Pensar em autonomia dos seres na ótica da saúde e do envelhecimento remete-nos
a duas reflexões: a primeira implica em visualizar não só o usuário dos
serviços, mas também o profissional da saúde como seres autônomos, portanto
capazes de gerir sua própria vida; a segunda introduz no tema a noção de auto-
cuidado como uma maneira dos indivíduos assumirem para si o controle do seu
próprio corpo, no entanto sem desresponsabilizar o Estado do seu dever com a
saúde, no sentido de prover as condições indispensáveis ao seu pleno exercício
(4).
O ser humano se distingue dos animais pelo fato de existir além de viver, ou
seja, vive obedecendo e questionando um sistema de regras socialmente
instituídas. Nesta perspectiva dialética do viver - existir, existir - viver, a
dimensão do auto-cuidado assume um significado importante, pois é por meio dele
que o ser mantêm seu corpo vivo, sua saúde egarante a sua existência (5). A
possibilidade da manutenção do auto-cuidado durante todo o processo de vida é
condição básica para um envelhecimento bem sucedido, visto que a integridade
física e psíquica do corpo, representadas pela capacidade de autonomia do ser
humano no desenvolvimento de habilidades cognitivas, controles fisiológicos do
organismo e controles emocionais, é o marco delimitador entre o processo de
envelhecimento saudável e o patológico, além do que a perda desses controles e
capacidades leva a estigmatização das pessoas idosas (6).

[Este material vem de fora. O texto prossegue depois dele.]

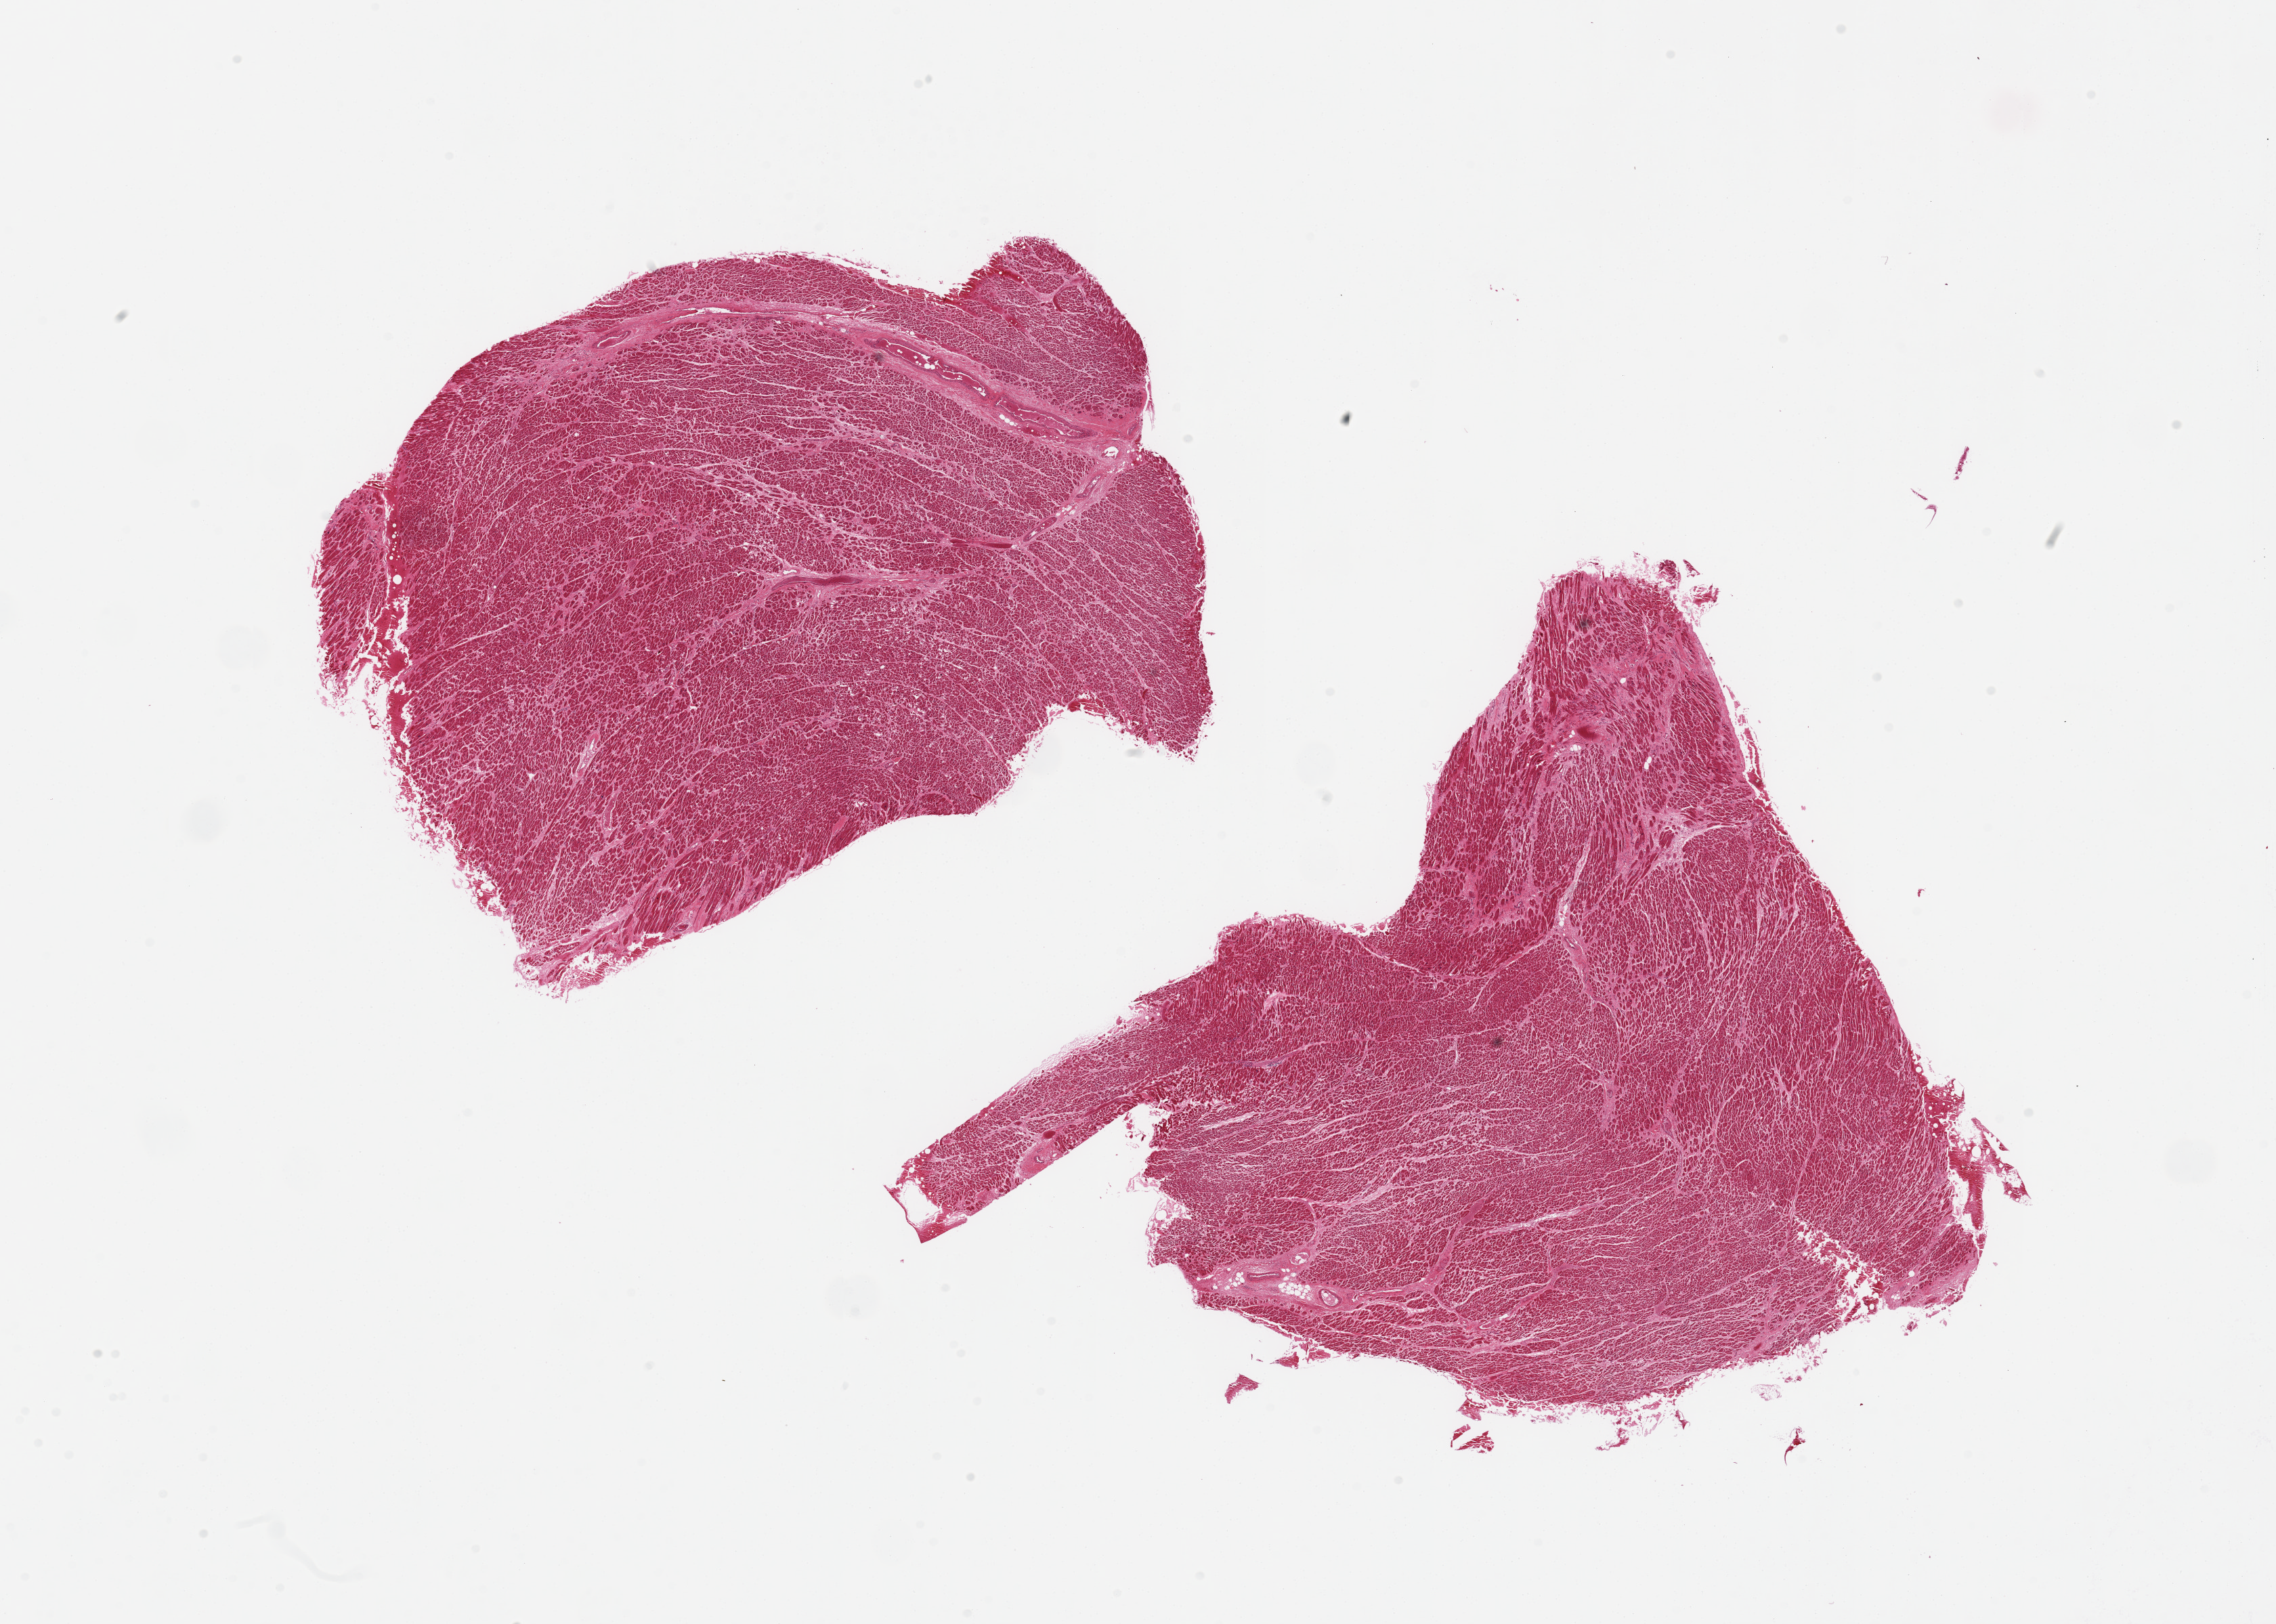
Digitized haematoxylin and eosin-stained section, brightfield, shown as a low-resolution overview of the whole scanned area (about 26.6 x 19.0 mm, slide scanned at 20x), PAXgene-fixed, paraffin-embedded tissue, target tissue: heart, tissue donor sample. Male donor.
Pathologist's review note for this sample: 2 pieces, patchy in terstitial fibrosis, focal remote microinfarct.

Desta forma um grande desafio posto para os profissionais da saúde que
trabalham com o processo de envelhecimento é saber discernir como se pode
cuidar sem possuir. Em outras palavras, "como cuidar sem anular a autonomia do
cliente?"(5:55).
Pretendo trazer a discussão sobre cuidadores de idosos para este campo teórico
onde os conflitos e as contradições emergem à luz das reflexões do
envelhecimento enquanto processo vital e, da saúde como a capacidade de consumo
da vida. Nesta ótica o cuidado assume a dimensão da manutenção da vida durante
todo o processo de envelhecimento, neste caso em particular na fase da velhice,
onde a meta é preservar a autonomia do ser assegurando o autocuidado,
introduzindo o cuidador de idosos no cenário apenas quando necessário,
respeitando ao máximo a capacidade de tomada de decisão do geronte a ser
cuidado.
3 SUS: (re)vendo caminhos.
Como já mencionado o cenário deste ensaio é o SUS, local onde ocorre o
enfrentamento dos paradigmas da saúde e portanto os relativos à saúde dos
idosos.
Considero a Saúde como um campo ideológico, historicamente concebido e que
espelha o resultado das políticas sociais e econômicas adotadas pelos países e
ditadas por agrupamentos econômicos internacionais. Pode-se afirmar que a área
da saúde veicula interesses e visões de mundo diversos, produto de conflituosas
relações sociais construídas por atores e atrizes políticos com distintos
projetos e objetivos. Majoritariamente identifico a disputa entre dois grupos
ideológicos, um representado pelo pensamento neoliberal que defende o modelo
privativista e elitista das práticas de saúde, com ênfase na utilização de
tecnologia de ponta, o outro, construído à luz do socialismo, idealiza um
sistema de saúde público, eqüânime, de alcance coletivo. Desta forma, a saúde
não é um campo neutro mas um campo de saber portanto local de disputa de
relações de poder (7).
Vale destacar que o SUS tem suas raízes históricas nas lutas sociais dos anos
70 e 80 e surge como uma conquista envolvendo movimentos populares,
trabalhadores da saúde, usuários, intelectuais, sindicalistas e militantes dos
mais diversos movimentos sociais fundamentados no paradigma da saúde pública
(8). Pode-se afirmar que se constitui "na mais importante e avançada política
social em curso no país" (9:141). É formado pelo conjunto de todas as ações e
serviços de saúde prestados por órgãos e instituições públicas federais,
estaduais e municipais, da administração direta e indireta e das fundações
mantidas pelo Poder Público. À iniciativa privada é permitido participar deste
sistema de maneira complementar (10).
O SUS está consolidado na Constituição Federal de 1988, na Lei Orgânica de
Saúde (8080/90), na Lei Federal 8142/90 e por outras legislações. Tem por
princípios básicos a universalidade, eqüidade e integralidade nos serviços e
ações de saúde, a descentralização dos serviços, regionalização e
hierarquização da rede e participação social.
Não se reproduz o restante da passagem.